One of the things that makes anorectal malformations complicated is that every situation is different. There is no one size fits all solution for people living with incontinence and bowel motility issues. There are so many options, pharmaceutical, surgical, and dietary, and it takes trial and error before a bowel management strategy is found that even comes close to working well. Unfortunately, during those trial and error weeks, months, or years, there are a lot of parents and children left in a terrible in between state full of frustration, despair, shame, and pain.
I wrote this in the fall of 2010, when nothing seemed to be working for Theo and I was nearly overwhelmed by the weight of it. This is highly personal, but I think a lot of parents out there will be able to relate:
"causing pain: why I hate being my child’s nurse
I have to do it, don’t I? It’s all for him, I would never force myself to do it otherwise. I wouldn’t have the strength. But when you pin his limbs down to keep him from getting away, while he screams and begs you with phrases like “Mommy, I want to stay broken. I don’t want to be fixed”, how can you help but feel like a monster? Will he ever trust me? I feel like there is no amount of love that can make up for all the times when I must force pain on him against his will. A mother should be a haven and an escape from the pain of the world, never the one who inflicts it. Sometimes I wonder how he is different from a child whose parents beat him. He doesn’t understand why we would inflict painful and seemly cruel acts upon him time and time again. He doesn’t know how much we suffer seeing him scared, helpless, and in pain. How can he grow to be a trusting and gentle person with all of this pain from those who love him the most? I am so discouraged."
Right before Theo's third birthday we decided that he should get a Chait cecostomy. Getting this procedure done was a leap of faith for us. We had no idea if the surgery would work well for him and the cost in pain and trauma for Theo was huge. However, after two months it became apparent that it had been the right choice. For the first time ever he was able to wear underwear and go swimming without fear. He no longer suffered from cramping or constipation and most importantly, screaming, crying, and pleading became a rarity in our household. I can't overstate how much his cecostomy has changed our lives for the better.
|showing off his shiny new button after its|
|First day of school|
The first big question for us was whether or not we should have more children. There is no clear and easy answer with VACTERL association. Most studies show that it is not genetic and only in very rare cases can two individuals with these malformations be found in the same family. Theo also had extensive genetic testing in the past which showed that all of his chromosomes were normal. But even still, the thought of going through it again was daunting. Thanks to the people at the VACTERL study at the NIH we were able to feel more confident that our chances of having another child with the same health issues was extremely low and that we shouldn't let this fear get in the way of our future.

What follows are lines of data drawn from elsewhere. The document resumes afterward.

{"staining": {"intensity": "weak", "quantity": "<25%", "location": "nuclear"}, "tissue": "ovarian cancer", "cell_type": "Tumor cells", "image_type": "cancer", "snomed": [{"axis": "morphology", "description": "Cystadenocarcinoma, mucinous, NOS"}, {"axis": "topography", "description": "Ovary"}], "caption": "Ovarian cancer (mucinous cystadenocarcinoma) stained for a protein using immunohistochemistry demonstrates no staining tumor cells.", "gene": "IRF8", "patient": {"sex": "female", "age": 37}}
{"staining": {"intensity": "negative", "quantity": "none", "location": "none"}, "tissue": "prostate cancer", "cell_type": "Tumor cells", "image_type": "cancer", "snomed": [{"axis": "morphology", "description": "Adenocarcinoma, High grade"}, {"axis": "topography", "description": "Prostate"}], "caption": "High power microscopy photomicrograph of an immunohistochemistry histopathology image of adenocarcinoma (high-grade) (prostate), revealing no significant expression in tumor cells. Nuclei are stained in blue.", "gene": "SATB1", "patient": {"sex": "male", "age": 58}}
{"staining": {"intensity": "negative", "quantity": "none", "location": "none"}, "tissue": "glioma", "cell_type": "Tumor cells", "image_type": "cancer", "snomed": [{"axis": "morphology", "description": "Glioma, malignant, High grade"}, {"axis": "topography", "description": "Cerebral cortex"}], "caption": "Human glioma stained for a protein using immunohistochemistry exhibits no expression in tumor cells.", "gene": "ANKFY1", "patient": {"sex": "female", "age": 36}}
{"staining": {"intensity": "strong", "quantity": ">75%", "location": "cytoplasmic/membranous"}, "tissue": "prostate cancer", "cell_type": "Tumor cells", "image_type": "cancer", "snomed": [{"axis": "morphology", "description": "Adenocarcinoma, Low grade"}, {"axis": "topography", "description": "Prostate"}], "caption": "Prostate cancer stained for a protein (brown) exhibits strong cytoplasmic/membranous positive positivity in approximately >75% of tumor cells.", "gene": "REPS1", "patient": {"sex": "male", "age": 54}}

|Theo loves his little sidekicks.|
Another risk we took was deciding to move to Japan. We had very little idea what the medical system was like, how we would translate his documents, and how we would swing it if he needed another surgery. It was especially scary when Theo landed himself in the hospital only a few weeks before our big move. This was a dream that we had though, and we decided not to let fear of the unknown define who we are. We don't want him to hold himself back on account of his differences and what better way to model that for him than through our choices. Thankfully this also worked out for us and has been a wonderful experience for our whole family.
We really have no idea what the future holds. I often worry if Theo's will develop emotional or self esteem issues. The first few years of his life were so completely focused on restoring his physical wellbeing but we are entering a new phase where his psychological well being is at the center. I never want him to feel ashamed or secretive about who he is, but with such a stigma around anorectal malformations it will be difficult.
Hopefully someday soon he can connect with others who are also living with a similar condition. Inevitably he will want to pull away from me and gain his independence but it would be great if he could find someone to be honest and real with.